No surprise that there is an option available in scheduled jobs in the simplified interface.

The job allows you to select the ASO cube and whether to enable query tracking or execute an aggregation process.

If the option to execute an aggregation process is selected, there are additional parameters to base the aggregation on.

The option to base the aggregation on query data should only be selected if query tracking is enabled.

The same functionality is now available through the REST API.

This is possible through the jobs resource URL with a POST method.

The “jobType” is “Optimize Aggregation”.

The parameters include the cube name, "type" with possible values of “enableQueryTracking” or “executeAggregationProcess”.

If type has been defined as “executeAggregationProcess” the following parameters can be included:

useQueryData” which can be set as “true” or “false”, it can only be true if query tracking has been enabled.

includeAlternateRollups” which can be defined as “enable” or “disable”

growthSizeRatio” which is optional and specifies the maximum size the aggregated database can grow, which is based on the ratio and the input level data size.

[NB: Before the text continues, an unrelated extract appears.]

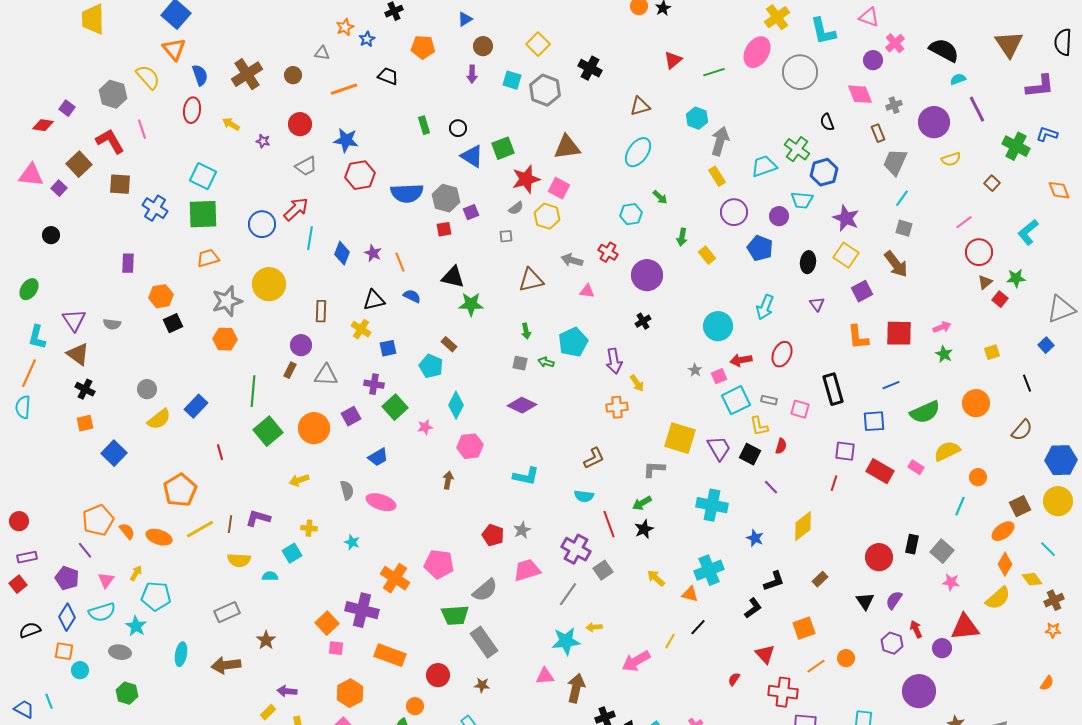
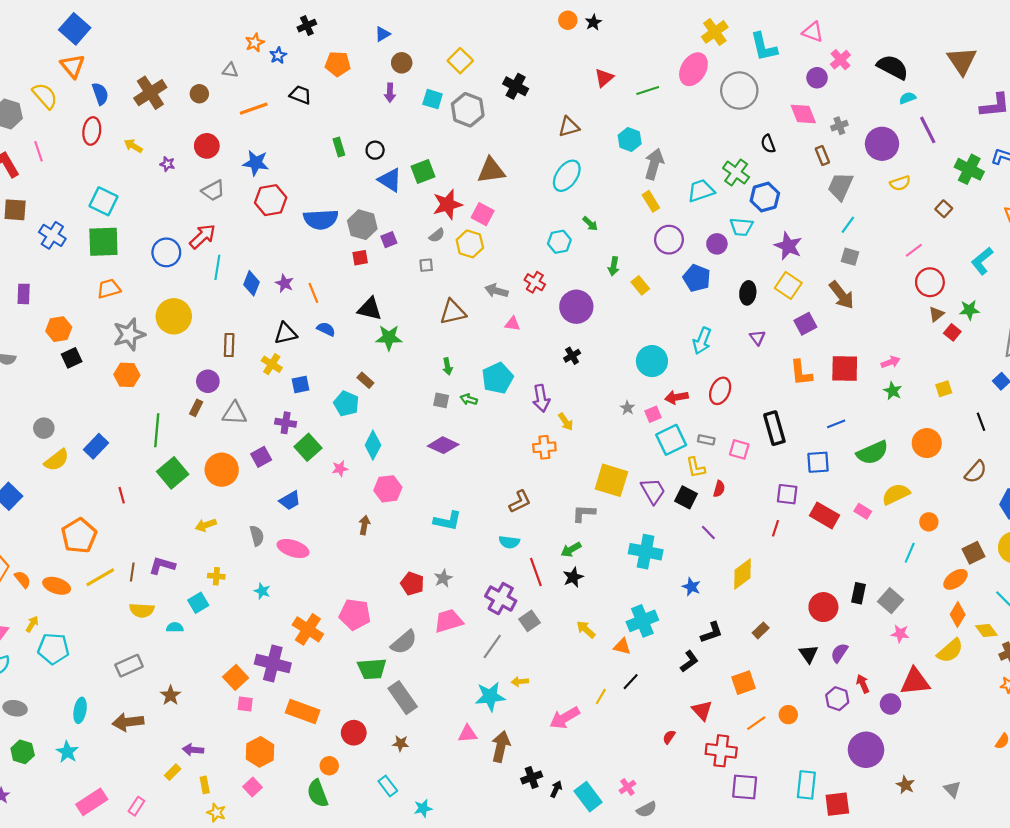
cyan star: (136, 626) -> (67, 752), moved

The above REST request enables query tracking and the response includes the job information.

The job status URL can then be accessed to keep checking whether the process has completed.

This information will also be available in jobs in the simplified interface.

After query tracking has been enabled and sufficient retrievals on the data has taken placed, the cube can be aggregated based on the query tracking using the following REST request.

Once completed, the response from the job status URL will be something along the lines of:

In the following example, query tracking has not been enabled, an aggregation is to be executed and the maximum size will be 10% greater than the input level data.

The job status URL based on the job ID can then be requested until the job completes.

Automating this process would only require a slight modification to the example scripts I provided earlier in this blog.

I am going to leave it there for this post as I think that covers all the new REST API functionality.